Kabbala her zaman gizlidir, gerek sözlü olan kısım ve gerekse "Zohar"a ve "Sefer Yetzirah"a dayalı olan bölümler her zaman gizli bir atmosferde incelenmiştir. Kabbalist, Tanrısal gücü keşfetmek için dinsel kurallara uymak gerekliliğine inanmakta ve eğer bunları yapmadan Kabbala yaparsa felâketler yaşanacağına inanmaktadır. Bu o kadar büyük bir gizdir ki halâ binlerce yıllık metinler sadece sözlü olarak Zfat'ta veya Galil'de (İsrail) tarikat üyeleri arasında dış dünyaya kapalı olarak tartışılmaktadır. Talmud ve Kabbala'nın rekabeti XVI. yüz yıl sonrasında doruğa çıkar. Zfat'a Polonya'dan gelen Rav İzak Luria Aşkenazi bu kentte kurduğu Kabalistik eğitim veren kolejiyle bir akımın başlatıcısı olur.

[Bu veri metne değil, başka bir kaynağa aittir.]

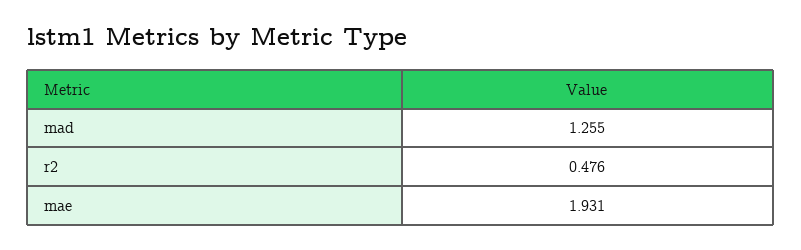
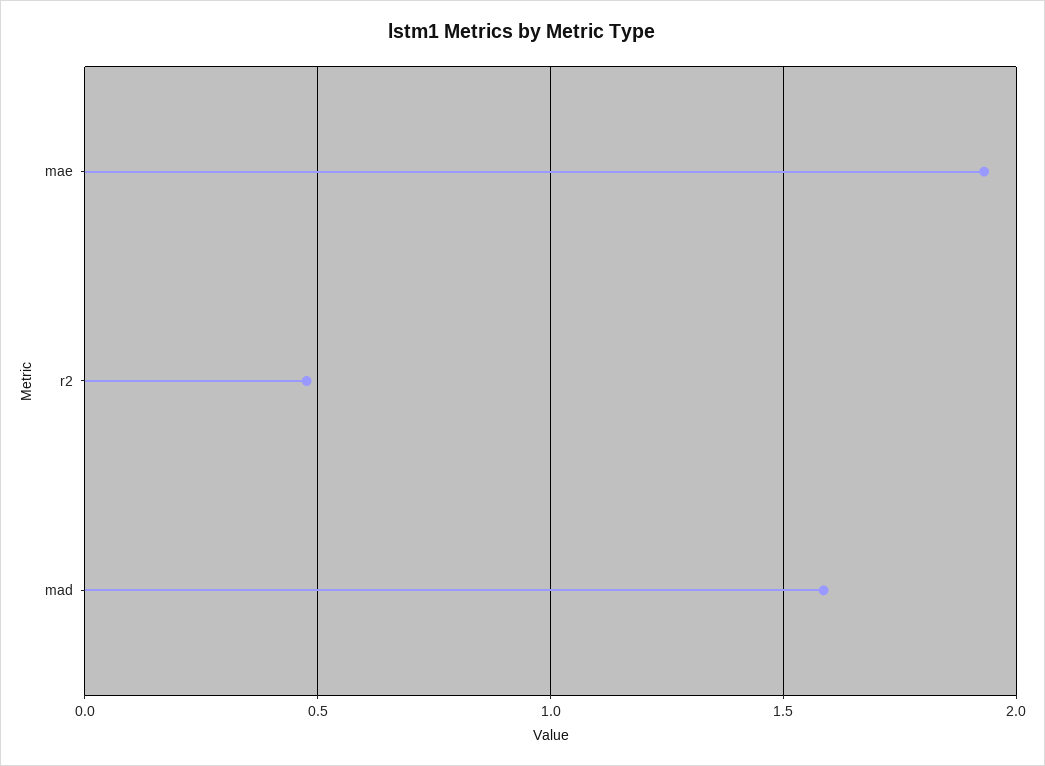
mad: 1.255 -> 1.6

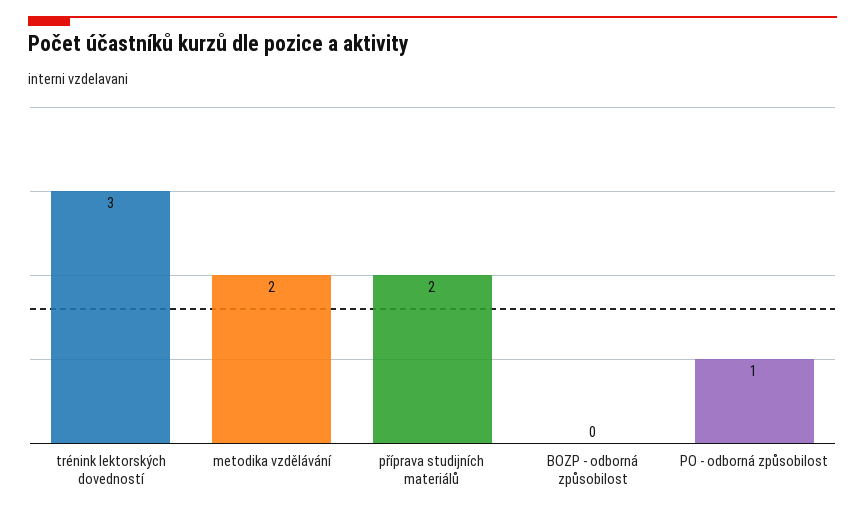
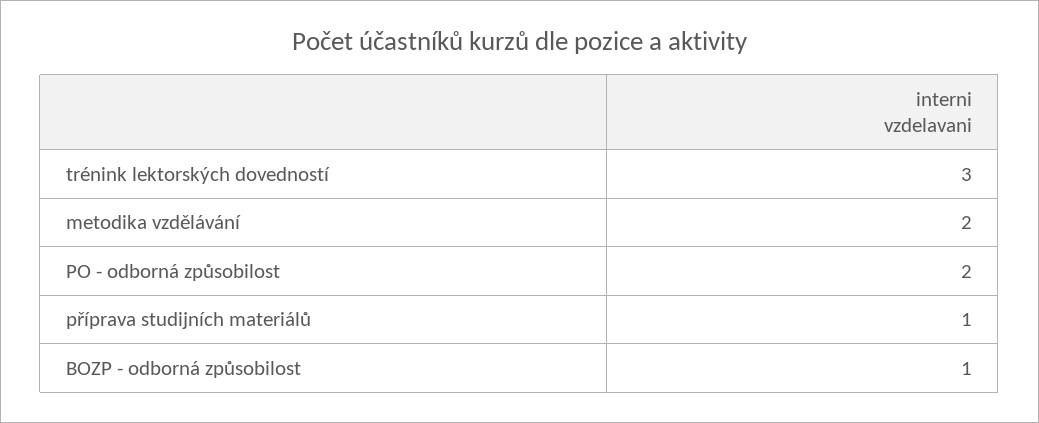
příprava studijních materiálů: 2 -> 1
BOZP - odborná způsobilost: 0 -> 1
PO - odborná způsobilost: 1 -> 2

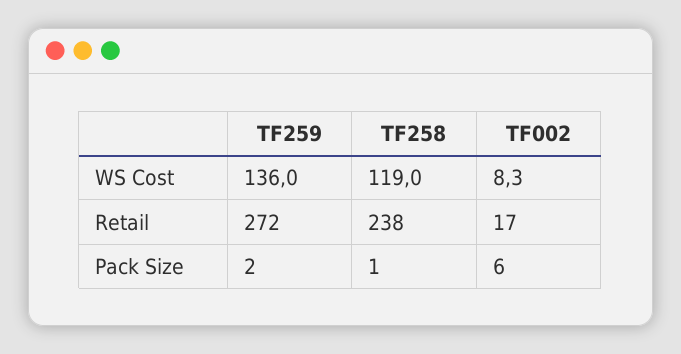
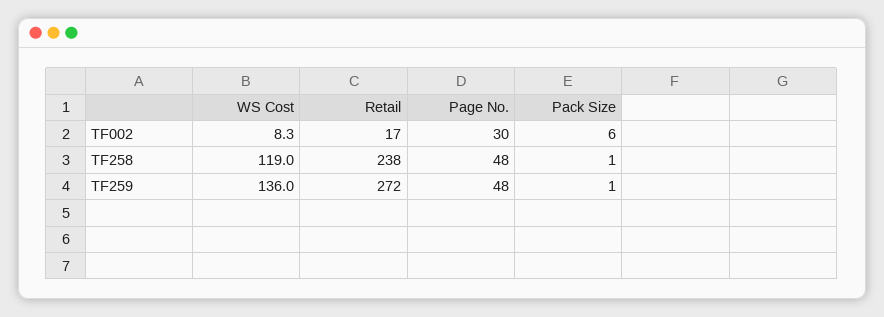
TF259, Pack Size: 2 -> 1
TF002, Page No.: none -> 30
TF258, Page No.: none -> 48
TF259, Page No.: none -> 48

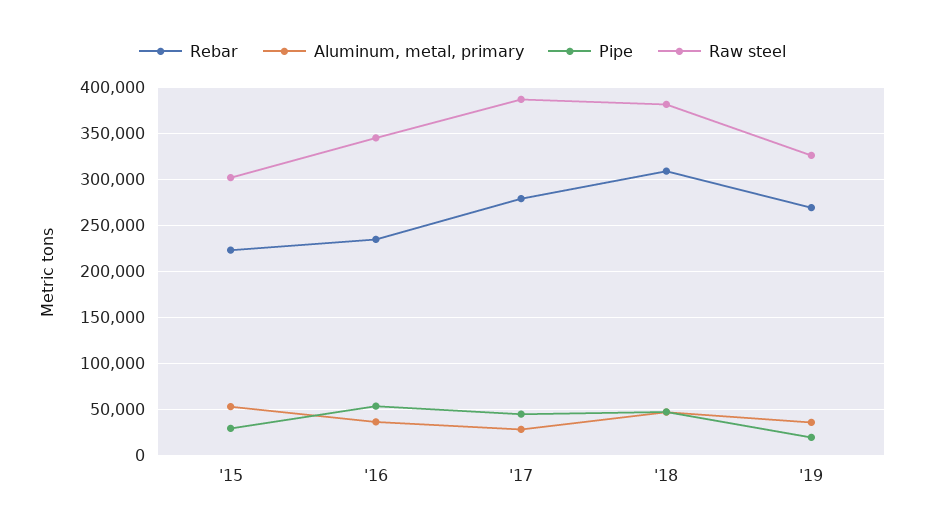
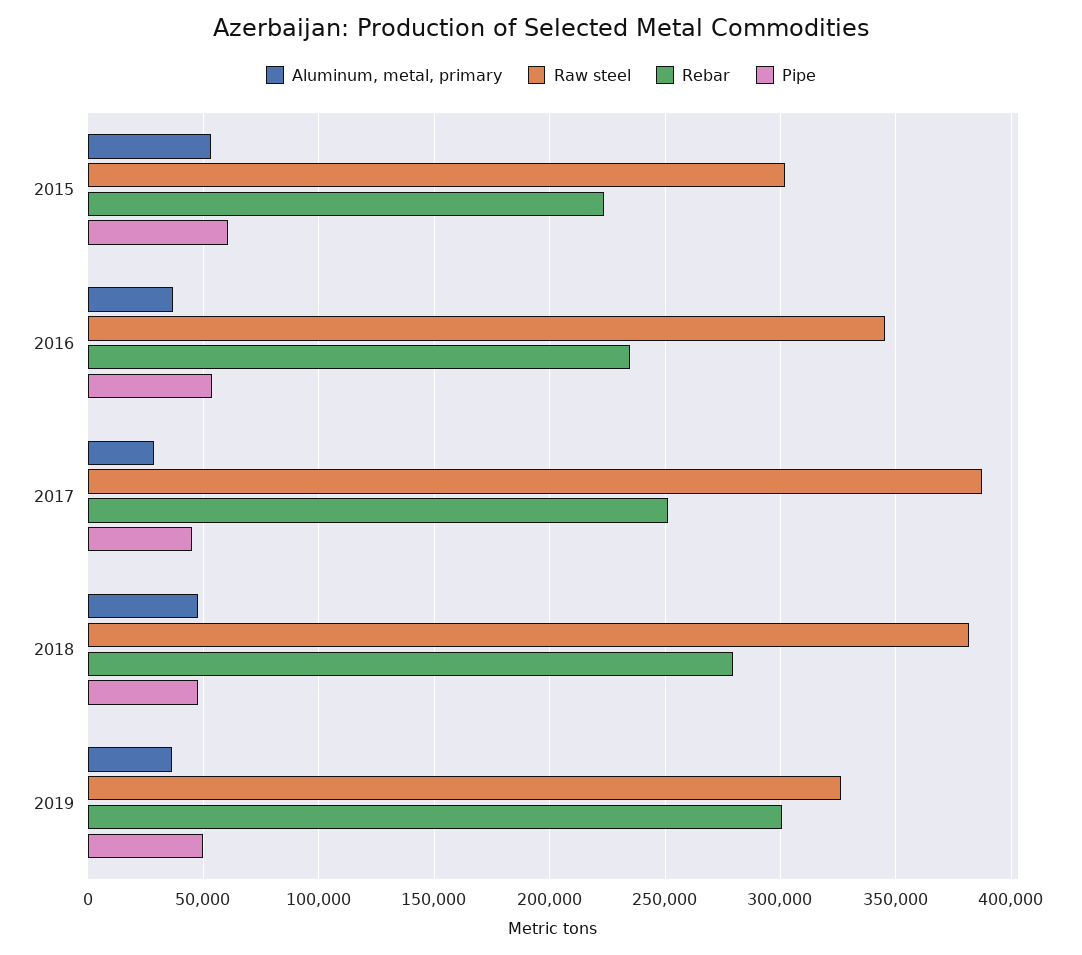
Pipe, '15: 30000 -> 60000
Rebar, '17: 280000 -> 250000
Rebar, '18: 310000 -> 280000
Rebar, '19: 270000 -> 300000
Pipe, '19: 20000 -> 50000

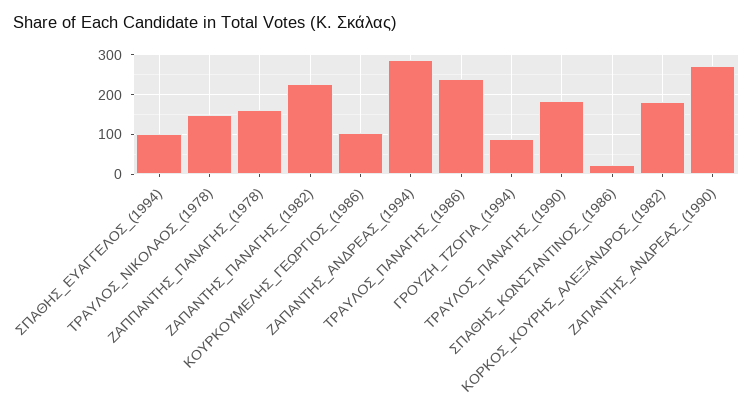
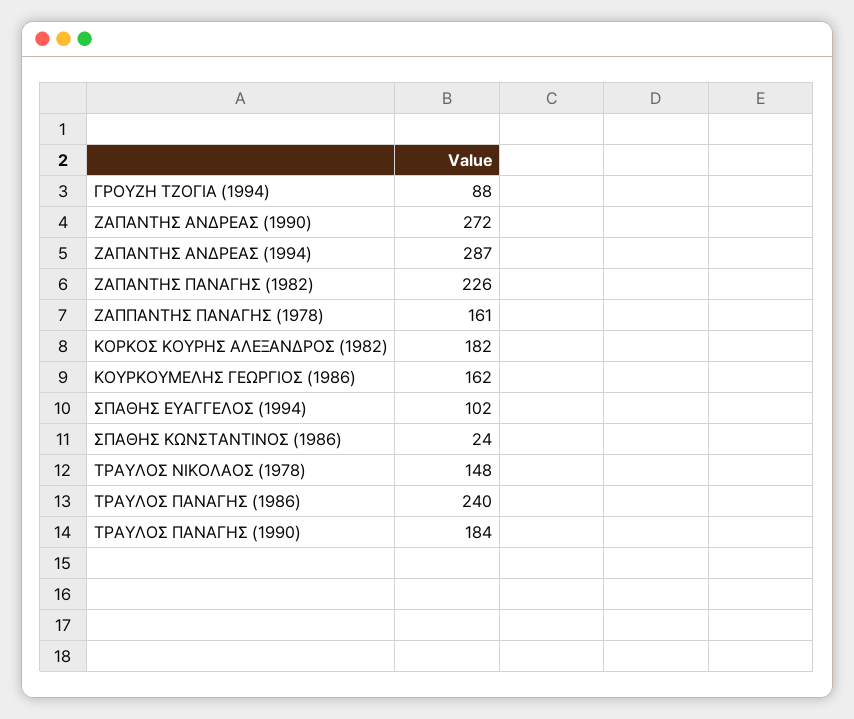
ΚΟΥΡΚΟΥΜΕΛΗΣ_ΓΕΩΡΓΙΟΣ_(1986): 100 -> 162

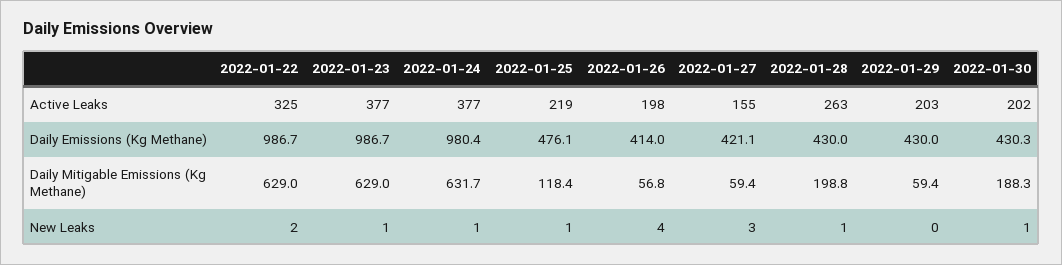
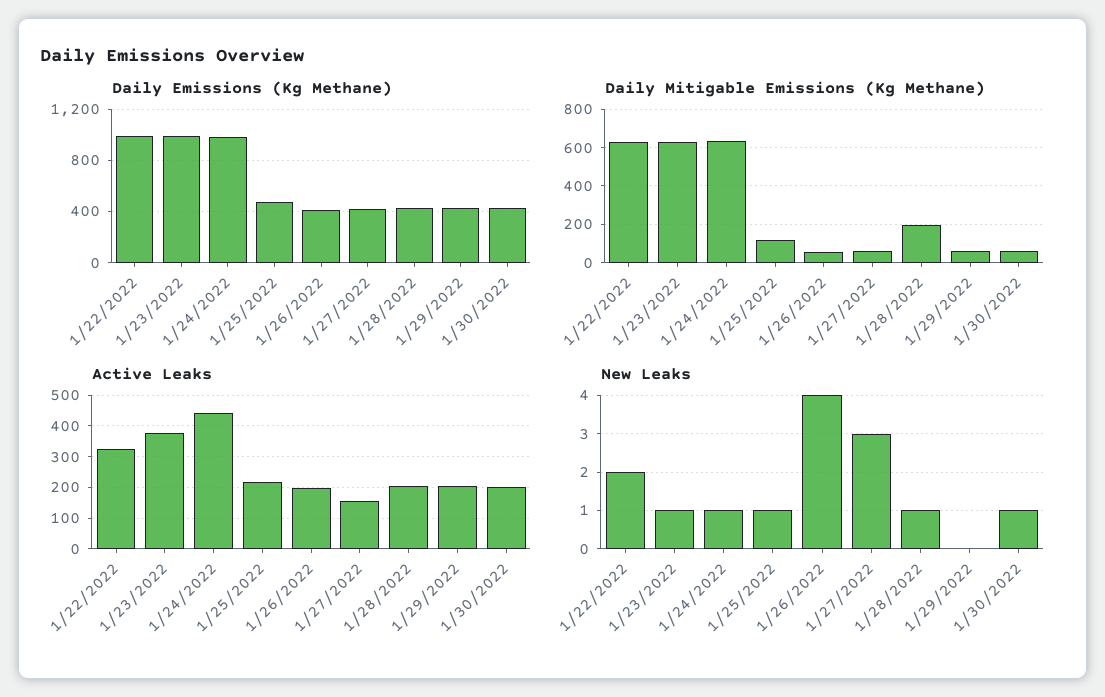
Active Leaks, 2022-01-24: 377 -> 440
Active Leaks, 2022-01-28: 263 -> 200
Daily Mitigable Emissions (Kg Methane), 2022-01-30: 188.3 -> 50

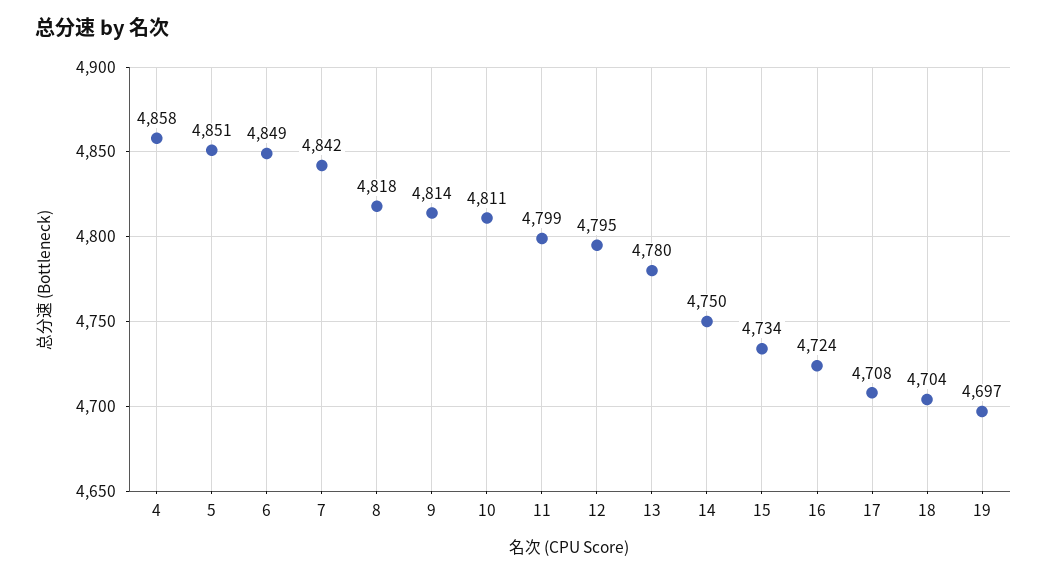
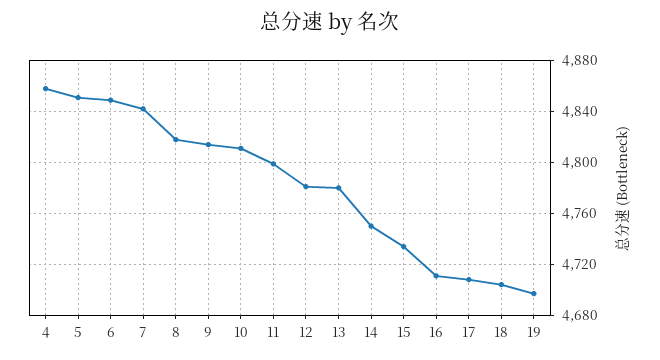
12: 4795 -> 4780
16: 4724 -> 4710

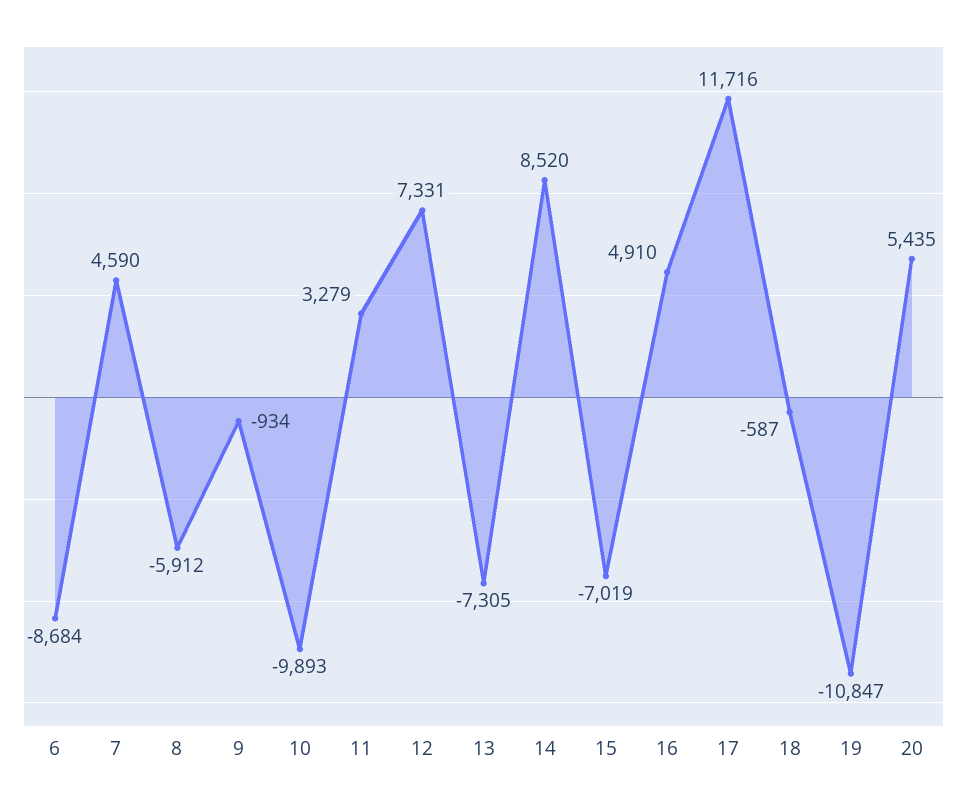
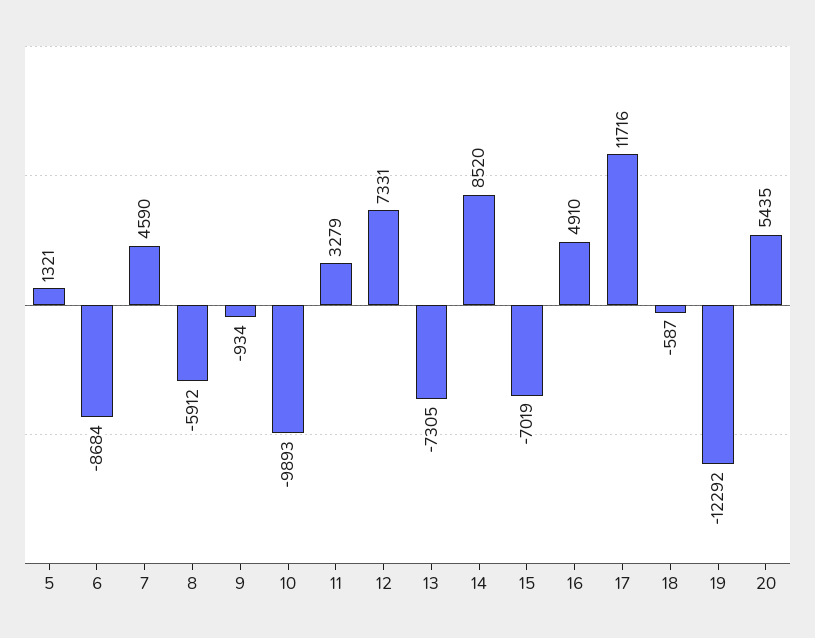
19: -10847 -> -12292
5: none -> 1321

"Zfat Aslanları" olarak kendilerini tanıtan bu grup mesihî kurtuluş doktrinini temel alarak dini bir takım sonuçlara ulaşırlar. "Tzimzum" (büzülme), "Tikun" (tamirat, kurtuluş) kavramları burada önem kazanmaktadır. Luria yaratılışı bir kırılma teorisi ile özetlemektedir ve tamirat ancak mesihin gelişiyle olacaktır demektedir. Bu bekleyiş tüm Yahudi cemaatlerinde hızla yayılır, birbiri ardınca gelen katliamlar ve baskılar mesihî dönemin adeta habercisi olarak kabul edilir. Luria'nın ölümü sonrasında da bu ümit devam etmektedir, 1600'lü yıllara gelindiğinde ise had safhaya ulaşır.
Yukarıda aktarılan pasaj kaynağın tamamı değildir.